Chapters 4 and 5 consider aspects of the affair that have less direct relevance to its international scope. In chapter 4, Temkin investigates the story of the Lowell Commission, a group of experts established by Governor Fuller to reexamine the Sacco-Vanzetti case. The commission, led by Abbot Lawrence Lowell, the president of Harvard, represented the last, best hope for the two men, since a fair review of their trial could clear the way for executive clemency, a pardon, or other action. Instead, the commission rubber-stamped the verdict, proceedings, and sentence in a sloppy, poorly reasoned report. Temkin suggests that the commission’s conclusions may have been driven more by a desire to “return to normalcy” and close the affair, rather than by questions of truth or fairness. In fact, the report had the opposite effect, pushing liberal intellectuals further to the left, sparking protests at home and abroad, and damaging America’s image worldwide. Chapter 5 discusses the resurrection of the Sacco-Vanzetti affair in the 1960s, following efforts by conservative intellectuals to show that the two men were guilty. Temkin argues that these later struggles over the “myth” of Sacco-Vanzetti only solidify the affair’s place in American and European history.

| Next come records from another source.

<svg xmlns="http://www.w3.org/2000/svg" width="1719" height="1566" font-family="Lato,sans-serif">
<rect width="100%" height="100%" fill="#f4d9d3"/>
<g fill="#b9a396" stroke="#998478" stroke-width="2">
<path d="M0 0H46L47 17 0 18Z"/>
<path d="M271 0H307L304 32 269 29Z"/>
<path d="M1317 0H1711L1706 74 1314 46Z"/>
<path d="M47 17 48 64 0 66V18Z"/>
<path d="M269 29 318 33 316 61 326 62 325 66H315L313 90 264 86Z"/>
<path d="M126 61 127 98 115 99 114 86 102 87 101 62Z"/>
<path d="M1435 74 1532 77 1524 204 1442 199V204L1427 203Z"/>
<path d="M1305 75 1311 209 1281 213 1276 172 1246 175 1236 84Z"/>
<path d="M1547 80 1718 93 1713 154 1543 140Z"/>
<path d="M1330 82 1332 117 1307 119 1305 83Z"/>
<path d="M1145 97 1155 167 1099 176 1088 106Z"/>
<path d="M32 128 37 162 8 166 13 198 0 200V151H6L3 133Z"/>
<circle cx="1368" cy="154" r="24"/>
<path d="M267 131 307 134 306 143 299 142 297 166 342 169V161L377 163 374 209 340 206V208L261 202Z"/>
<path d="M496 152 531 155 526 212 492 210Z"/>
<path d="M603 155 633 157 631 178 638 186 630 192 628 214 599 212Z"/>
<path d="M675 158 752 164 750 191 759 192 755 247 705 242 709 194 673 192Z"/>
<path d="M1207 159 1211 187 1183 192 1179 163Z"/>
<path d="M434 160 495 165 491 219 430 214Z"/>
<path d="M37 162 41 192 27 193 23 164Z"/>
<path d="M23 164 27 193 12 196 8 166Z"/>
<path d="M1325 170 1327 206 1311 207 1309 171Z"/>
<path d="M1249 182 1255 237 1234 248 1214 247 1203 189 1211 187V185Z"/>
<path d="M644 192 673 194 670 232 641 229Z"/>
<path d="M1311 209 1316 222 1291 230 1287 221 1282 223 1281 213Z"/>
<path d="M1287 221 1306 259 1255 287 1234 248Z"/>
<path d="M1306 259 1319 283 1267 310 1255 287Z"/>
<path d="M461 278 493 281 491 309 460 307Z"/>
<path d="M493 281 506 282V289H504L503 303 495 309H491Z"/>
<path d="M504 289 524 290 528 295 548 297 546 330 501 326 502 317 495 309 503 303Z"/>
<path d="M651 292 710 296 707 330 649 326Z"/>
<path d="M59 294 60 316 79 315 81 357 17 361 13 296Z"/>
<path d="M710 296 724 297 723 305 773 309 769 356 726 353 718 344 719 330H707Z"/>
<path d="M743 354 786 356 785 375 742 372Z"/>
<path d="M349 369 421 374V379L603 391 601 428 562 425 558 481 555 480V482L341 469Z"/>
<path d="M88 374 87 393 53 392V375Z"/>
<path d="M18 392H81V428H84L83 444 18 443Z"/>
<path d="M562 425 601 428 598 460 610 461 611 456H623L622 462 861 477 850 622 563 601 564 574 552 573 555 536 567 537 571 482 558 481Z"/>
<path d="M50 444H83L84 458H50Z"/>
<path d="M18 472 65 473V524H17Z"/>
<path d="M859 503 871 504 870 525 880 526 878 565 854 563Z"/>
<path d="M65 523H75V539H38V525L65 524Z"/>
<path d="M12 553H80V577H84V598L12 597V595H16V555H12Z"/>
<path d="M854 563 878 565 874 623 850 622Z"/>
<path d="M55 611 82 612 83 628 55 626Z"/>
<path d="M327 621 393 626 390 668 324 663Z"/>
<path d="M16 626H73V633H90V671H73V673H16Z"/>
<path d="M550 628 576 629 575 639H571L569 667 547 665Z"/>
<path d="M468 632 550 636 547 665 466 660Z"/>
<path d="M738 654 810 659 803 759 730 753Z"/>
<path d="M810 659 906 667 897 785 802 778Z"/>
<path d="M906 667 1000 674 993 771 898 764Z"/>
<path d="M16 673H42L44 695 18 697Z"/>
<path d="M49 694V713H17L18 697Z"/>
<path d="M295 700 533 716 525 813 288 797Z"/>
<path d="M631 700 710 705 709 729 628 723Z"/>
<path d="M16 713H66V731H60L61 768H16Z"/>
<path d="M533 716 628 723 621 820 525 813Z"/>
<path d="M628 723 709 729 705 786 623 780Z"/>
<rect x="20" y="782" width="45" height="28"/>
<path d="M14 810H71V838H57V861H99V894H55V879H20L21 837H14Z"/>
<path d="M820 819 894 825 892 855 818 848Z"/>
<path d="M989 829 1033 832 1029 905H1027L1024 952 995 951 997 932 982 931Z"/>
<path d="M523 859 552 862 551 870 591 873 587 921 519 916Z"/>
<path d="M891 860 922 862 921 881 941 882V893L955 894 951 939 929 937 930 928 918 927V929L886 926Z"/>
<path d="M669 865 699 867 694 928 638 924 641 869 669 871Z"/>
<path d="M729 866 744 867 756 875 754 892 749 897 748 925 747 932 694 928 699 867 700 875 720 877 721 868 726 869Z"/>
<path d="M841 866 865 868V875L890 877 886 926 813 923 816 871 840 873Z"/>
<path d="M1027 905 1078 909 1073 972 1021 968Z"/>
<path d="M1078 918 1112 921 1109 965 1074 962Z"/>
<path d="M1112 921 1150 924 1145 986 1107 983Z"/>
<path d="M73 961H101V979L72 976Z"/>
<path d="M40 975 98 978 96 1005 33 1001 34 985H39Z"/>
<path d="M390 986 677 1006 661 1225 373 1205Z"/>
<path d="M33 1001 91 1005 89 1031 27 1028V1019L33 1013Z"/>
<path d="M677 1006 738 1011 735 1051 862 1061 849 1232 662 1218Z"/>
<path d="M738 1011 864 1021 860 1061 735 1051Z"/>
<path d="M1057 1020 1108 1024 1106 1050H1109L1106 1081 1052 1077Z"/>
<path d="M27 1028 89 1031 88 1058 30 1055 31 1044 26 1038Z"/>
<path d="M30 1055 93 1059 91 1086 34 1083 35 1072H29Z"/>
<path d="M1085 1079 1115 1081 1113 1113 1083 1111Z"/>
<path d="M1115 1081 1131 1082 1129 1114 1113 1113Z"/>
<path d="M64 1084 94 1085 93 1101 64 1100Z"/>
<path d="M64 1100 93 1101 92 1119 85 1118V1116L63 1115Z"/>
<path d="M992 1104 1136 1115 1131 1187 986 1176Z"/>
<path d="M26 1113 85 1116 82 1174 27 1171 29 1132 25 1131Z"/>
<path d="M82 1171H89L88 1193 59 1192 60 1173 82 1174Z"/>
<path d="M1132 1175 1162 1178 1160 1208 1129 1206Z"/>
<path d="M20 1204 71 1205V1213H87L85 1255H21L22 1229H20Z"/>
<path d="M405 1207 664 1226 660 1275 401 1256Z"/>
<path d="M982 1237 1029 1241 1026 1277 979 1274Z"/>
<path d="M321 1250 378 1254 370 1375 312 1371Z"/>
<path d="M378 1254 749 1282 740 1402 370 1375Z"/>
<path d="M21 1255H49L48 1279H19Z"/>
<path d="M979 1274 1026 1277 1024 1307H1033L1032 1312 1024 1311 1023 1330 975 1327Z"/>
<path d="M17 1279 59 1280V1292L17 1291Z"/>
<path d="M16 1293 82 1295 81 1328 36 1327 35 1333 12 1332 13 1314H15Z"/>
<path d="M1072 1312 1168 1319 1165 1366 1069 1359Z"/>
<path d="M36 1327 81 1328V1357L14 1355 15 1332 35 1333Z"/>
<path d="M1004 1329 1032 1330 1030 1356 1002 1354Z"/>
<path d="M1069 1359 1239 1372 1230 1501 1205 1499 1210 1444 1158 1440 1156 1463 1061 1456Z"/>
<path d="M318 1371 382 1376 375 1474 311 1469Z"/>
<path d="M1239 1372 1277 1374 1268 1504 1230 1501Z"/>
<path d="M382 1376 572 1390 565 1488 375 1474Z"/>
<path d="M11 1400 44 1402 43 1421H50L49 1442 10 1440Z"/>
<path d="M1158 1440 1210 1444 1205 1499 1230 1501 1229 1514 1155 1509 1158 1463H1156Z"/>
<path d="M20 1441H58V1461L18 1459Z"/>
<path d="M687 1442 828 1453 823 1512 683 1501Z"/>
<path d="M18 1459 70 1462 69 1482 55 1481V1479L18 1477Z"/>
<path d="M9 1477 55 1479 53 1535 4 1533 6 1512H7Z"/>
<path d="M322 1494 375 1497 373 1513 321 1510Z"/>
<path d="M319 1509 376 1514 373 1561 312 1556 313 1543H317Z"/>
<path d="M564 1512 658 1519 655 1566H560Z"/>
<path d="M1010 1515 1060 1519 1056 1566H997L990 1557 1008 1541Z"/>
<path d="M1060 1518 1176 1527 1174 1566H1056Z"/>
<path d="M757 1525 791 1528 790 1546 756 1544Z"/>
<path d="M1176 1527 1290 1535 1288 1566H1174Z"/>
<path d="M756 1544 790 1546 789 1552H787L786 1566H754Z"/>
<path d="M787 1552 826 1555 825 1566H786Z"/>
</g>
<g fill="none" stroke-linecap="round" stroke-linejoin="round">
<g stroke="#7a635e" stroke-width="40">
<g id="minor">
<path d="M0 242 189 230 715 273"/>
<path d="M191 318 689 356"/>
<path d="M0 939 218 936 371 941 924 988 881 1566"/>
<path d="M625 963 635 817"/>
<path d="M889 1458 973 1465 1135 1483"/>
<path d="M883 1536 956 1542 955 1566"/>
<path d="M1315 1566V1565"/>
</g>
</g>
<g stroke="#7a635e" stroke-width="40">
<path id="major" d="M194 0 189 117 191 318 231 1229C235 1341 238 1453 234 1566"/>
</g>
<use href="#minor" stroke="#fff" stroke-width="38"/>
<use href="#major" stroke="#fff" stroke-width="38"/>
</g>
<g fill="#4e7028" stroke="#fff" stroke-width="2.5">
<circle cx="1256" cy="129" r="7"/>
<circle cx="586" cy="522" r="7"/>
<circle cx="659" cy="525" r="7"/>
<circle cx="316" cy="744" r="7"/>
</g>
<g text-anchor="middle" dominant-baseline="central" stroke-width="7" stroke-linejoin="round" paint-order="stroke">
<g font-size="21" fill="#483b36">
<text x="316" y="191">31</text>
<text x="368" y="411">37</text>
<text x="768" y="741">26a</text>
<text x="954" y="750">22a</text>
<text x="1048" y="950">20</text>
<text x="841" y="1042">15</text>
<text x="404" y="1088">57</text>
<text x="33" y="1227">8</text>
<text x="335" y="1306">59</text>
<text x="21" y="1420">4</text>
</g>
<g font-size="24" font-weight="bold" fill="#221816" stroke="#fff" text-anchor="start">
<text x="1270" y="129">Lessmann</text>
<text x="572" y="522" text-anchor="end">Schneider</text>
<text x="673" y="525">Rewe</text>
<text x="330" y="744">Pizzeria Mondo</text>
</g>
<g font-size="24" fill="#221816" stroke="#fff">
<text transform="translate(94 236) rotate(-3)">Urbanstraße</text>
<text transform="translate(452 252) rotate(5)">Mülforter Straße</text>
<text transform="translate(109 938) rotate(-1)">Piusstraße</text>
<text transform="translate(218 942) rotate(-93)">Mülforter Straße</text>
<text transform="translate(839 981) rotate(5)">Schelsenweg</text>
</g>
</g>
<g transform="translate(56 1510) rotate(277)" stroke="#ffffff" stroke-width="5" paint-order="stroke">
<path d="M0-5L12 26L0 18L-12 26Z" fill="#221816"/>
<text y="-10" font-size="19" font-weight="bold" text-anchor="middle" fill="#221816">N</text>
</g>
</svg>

Temkin pulled together a tremendous amount of sources for this work, but The Sacco-Vanzetti Affair would have benefitted from a more controlled, methodical structure. The plight of Sacco and Vanzetti motivated a variety of commentators, historians, and interest groups, each with their own interpretations of the case and its significance. Moreover, these disparate reactions took place in a complex political and cultural climate that saw the rise of Soviet Russia, the growth of both American power abroad and isolationism at home, and the shifting positions and influence within the United States of both the liberal intellectual elite and the radical left. In addressing the international dimensions of this affair, Temkin clearly understands that he is telling a complex, nuanced story; but his organizational structure, which often jumps between early reactions to the case in 1920 to reflections and protests after the executions, makes it difficult to pin down his conclusions. This may be less of a problem for those intimately familiar with the politics and culture of the period, but for others it becomes difficult to assimilate the intricate web of domestic and international relationships.

This work is unique in its focus on the international aspects of the affair, but the conclusions that Temkin reaches, read simply, will seem quite obvious. If one learns a single lesson from the past nine years of American international relations, it is that the United States exhibits remarkable inflexibility when confronted with “foreign interference,” and that its leaders will cite the need to “stand tough” against international criticism at the risk of repeating past mistakes or entrenching injustice. Instead, the greatest value of The Sacco-Vanzetti Affair may be found in the details. In gathering a wealth of comments and criticisms from a variety of sources, Temkin reveals that the events surrounding Sacco and Vanzetti formed an early part of an ongoing dialogue regarding U.S. global dominance and domestic policy.